# [SOLVED] A running mountain lion can make a leap 10.0 m long, reaching a maximum height of 3.0 m.?

A running mountain lion can make a leap 10.0 m long, reaching a maximum height of 3.0 m.?

a.What is the speed of the mountain lion just as it leaves the ground?

b.At what angle does it leave the ground?

This is the Best Answer for A running mountain lion can make a leap 10.0 m long, reaching a maximum height of 3.0 m.?

When the lion is at the maximum height, its vertical velocity is 0 m/s. Let’s use the following equation to determine the initial vertical velocity.

vf^2 = vi^2 + 2 * g * d

0 = vi^2 + 2 * -9.8 * 3

vi = √58.8

This is approximately 7.7 m/s. This happens during one half of the total time. Let’s use the following equation to determine this time.

vf = vi – g * t

0 = √58.8 – 9.8 * t

t = √58.8 ÷ 9.8

This is approximately 0.78 seconds. The total time is twice this time. During the total time, the lion moves a horizontal distance of 10 meters. Let’s use the following equation to determine the horizontal component of the lion’s initial velocity.

d = v * t

10 = v * 2 * √58.8÷ 9.8

v = 49 ÷ √58.8

This is approximately 6.4 m/s.

Speed = √[58.8 + (49 ÷ √58.8)^2]

This is approximately 10 m/s. To determine the angle from horizontal, use the following equation.

Tan θ = Vertical ÷ Horizontal

Tan θ = √58.8 ÷ (49 ÷ √58.8) = 1.2

The angle is approximately 50˚. I hope this is helpful for you.

10 = V^2/g*sin 2Θ

V*sin Θ = √19.612*3 = 7.670

V = 7.670/sin Θ

10*9.806 = 58.8360/(sin Θ*sin Θ)*2*sin Θ*cos Θ

98.06 = 58.836*2*cot Θ

cot Θ = 98.06/(58.836*2) = 0.833

tan Θ = 1/0.833 = 1.200

Θ = arctan 1.20 = 50.19°

V = 7.670/sin Θ = 7.67/0.767 = 10.0 m/sec

I think this is the correct answer for A running mountain lion can make a leap 10.0 m long, reaching a maximum height of 3.0 m.?
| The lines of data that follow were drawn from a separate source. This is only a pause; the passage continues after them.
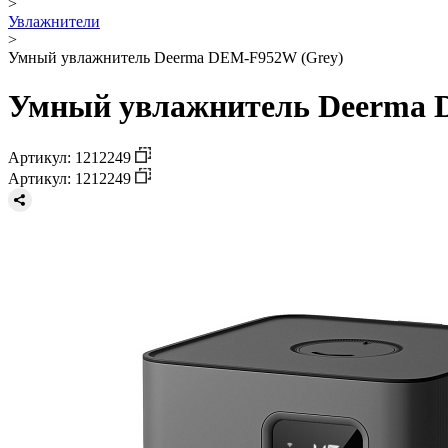
>
Увлажнители
>
Умный увлажнитель Deerma DEM-F952W (Grey)
Умный увлажнитель Deerma 
Артикул: 1212249
Артикул: 1212249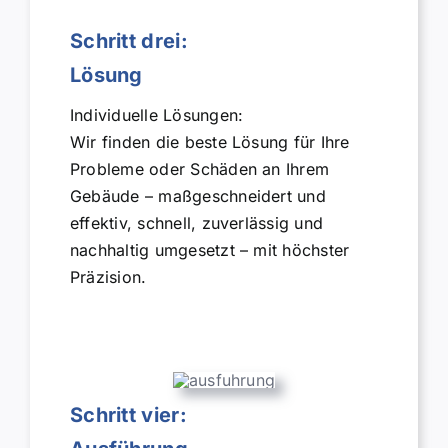
Schritt drei:
Lösung
Individuelle Lösungen:
Wir finden die beste Lösung für Ihre
Probleme oder Schäden an Ihrem
Gebäude – maßgeschneidert und
effektiv, schnell, zuverlässig und
nachhaltig umgesetzt – mit höchster
Präzision.
Schritt vier: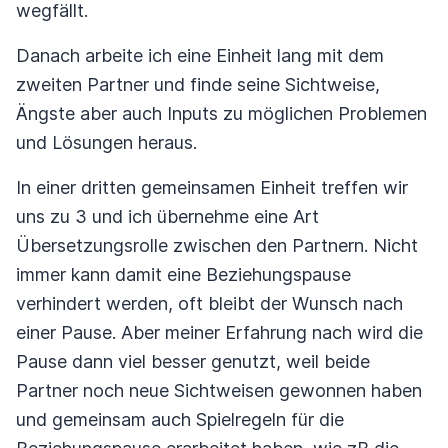
wegfällt.
Danach arbeite ich eine Einheit lang mit dem
zweiten Partner und finde seine Sichtweise,
Ängste aber auch Inputs zu möglichen Problemen
und Lösungen heraus.
In einer dritten gemeinsamen Einheit treffen wir
uns zu 3 und ich übernehme eine Art
Übersetzungsrolle zwischen den Partnern. Nicht
immer kann damit eine Beziehungspause
verhindert werden, oft bleibt der Wunsch nach
einer Pause. Aber meiner Erfahrung nach wird die
Pause dann viel besser genutzt, weil beide
Partner noch neue Sichtweisen gewonnen haben
und gemeinsam auch Spielregeln für die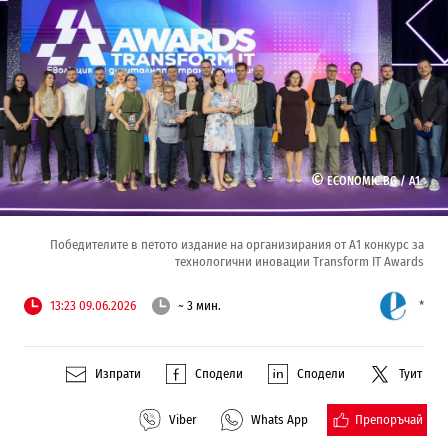
©
ECONOMIC.BG /
А1
Победителите в петото издание на организирания от А1 конкурс за
технологични иновации Transform IT Awards
13:23 09.06.2026
~ 3 мин.
*
Изпрати
Сподели
Сподели
Туит
Препоръчай
Viber
Whats App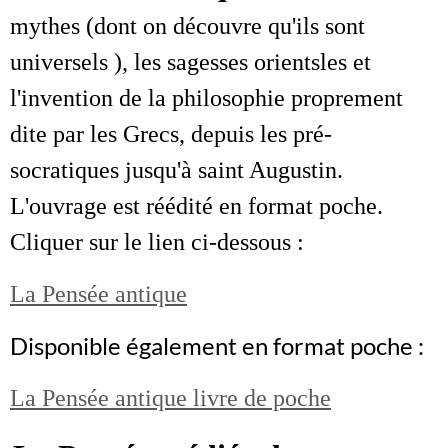
mythes (dont on découvre qu'ils sont
universels ), les sagesses orientsles et
l'invention de la philosophie proprement
dite par les Grecs, depuis les pré-
socratiques jusqu'à saint Augustin.
L'ouvrage est réédité en format poche.
Cliquer sur le lien ci-dessous :
La Pensée antique
Disponible également en format poche :
La Pensée antique livre de poche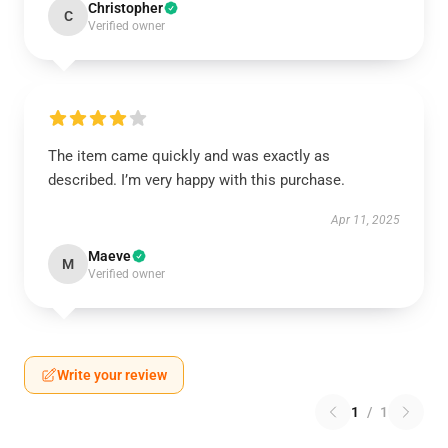
Christopher
C
Verified owner
The item came quickly and was exactly as
described. I’m very happy with this purchase.
Apr 11, 2025
Maeve
M
Verified owner
Write your review
1
/
1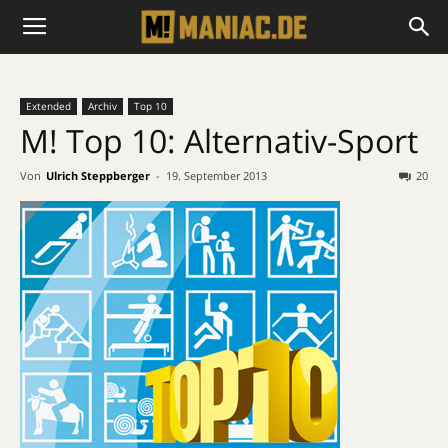
Extended
Archiv
Top 10
M! Top 10: Alternativ-Sport
Von
Ulrich Steppberger
-
19. September 2013
20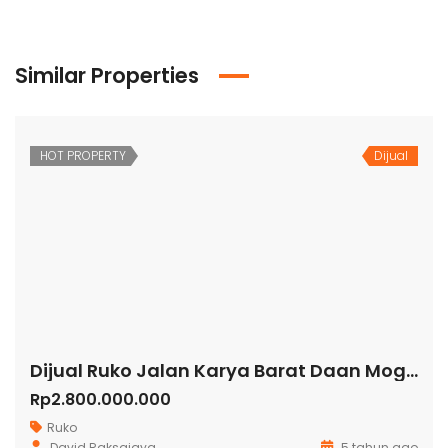
Similar Properties
HOT PROPERTY
Dijual
Dijual Ruko Jalan Karya Barat Daan Mogot
Rp2.800.000.000
Ruko
David Raksajaya
5 tahun ago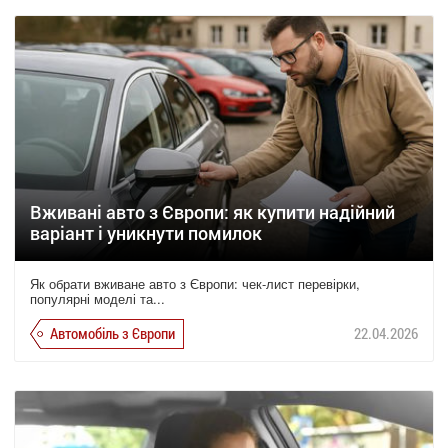
Вживані авто з Європи: як купити надійний
варіант і уникнути помилок
Як обрати вживане авто з Європи: чек-лист перевірки,
популярні моделі та...
Автомобіль з Європи
22.04.2026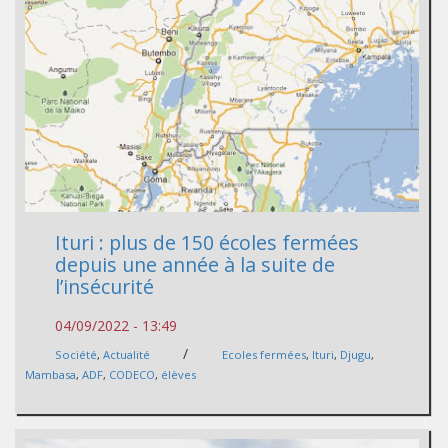
Ituri : plus de 150 écoles fermées
depuis une année à la suite de
l’insécurité
04/09/2022 - 13:49
/
Société
,
Actualité
Ecoles fermées
,
Ituri
,
Djugu
,
Mambasa
,
ADF
,
CODECO
,
élèves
From V^2 = U^2 – 2gH = 0 her vertical speed is Uy = sqrt(2gH). And from X = Ux t = Ux sqrt(2H/g) her horizontal speed is Ux = X/sqrt(2H/g).

a. U = sqrt(Uy^2 + Ux^2) = sqrt(2gH + X^2/(2H/g)) = sqrt(2*9.8*3 + 100/(2*3/9.8)) = 14.9 m/s. ANS.

b. theta = ATAN(Uy/Ux) = ATAN(sqrt(2gH)/X/sqrt(2H/g)) = ATAN(sqrt(2*9.8*3)/(10/sqrt(2*3/9.8))) = 29 deg re the horizontal. ANS.

H = 3m = g*t^2/2 = 9.81*t^2/2 –> t = sqrt(3*2/9.81) = sqrt(0.612) = 0.782 s to get to the maximum height, and 0.782 s to come back down again.

In the vertical direction,

Vi = g*t = 7.67 m/s

In the horizontal direction, velocity is constant. V = 10m/1.564s = 6.39 m/s

The speed is sqrt(Vx^2 + Vy^2). The angle is atan(Vy/Vx).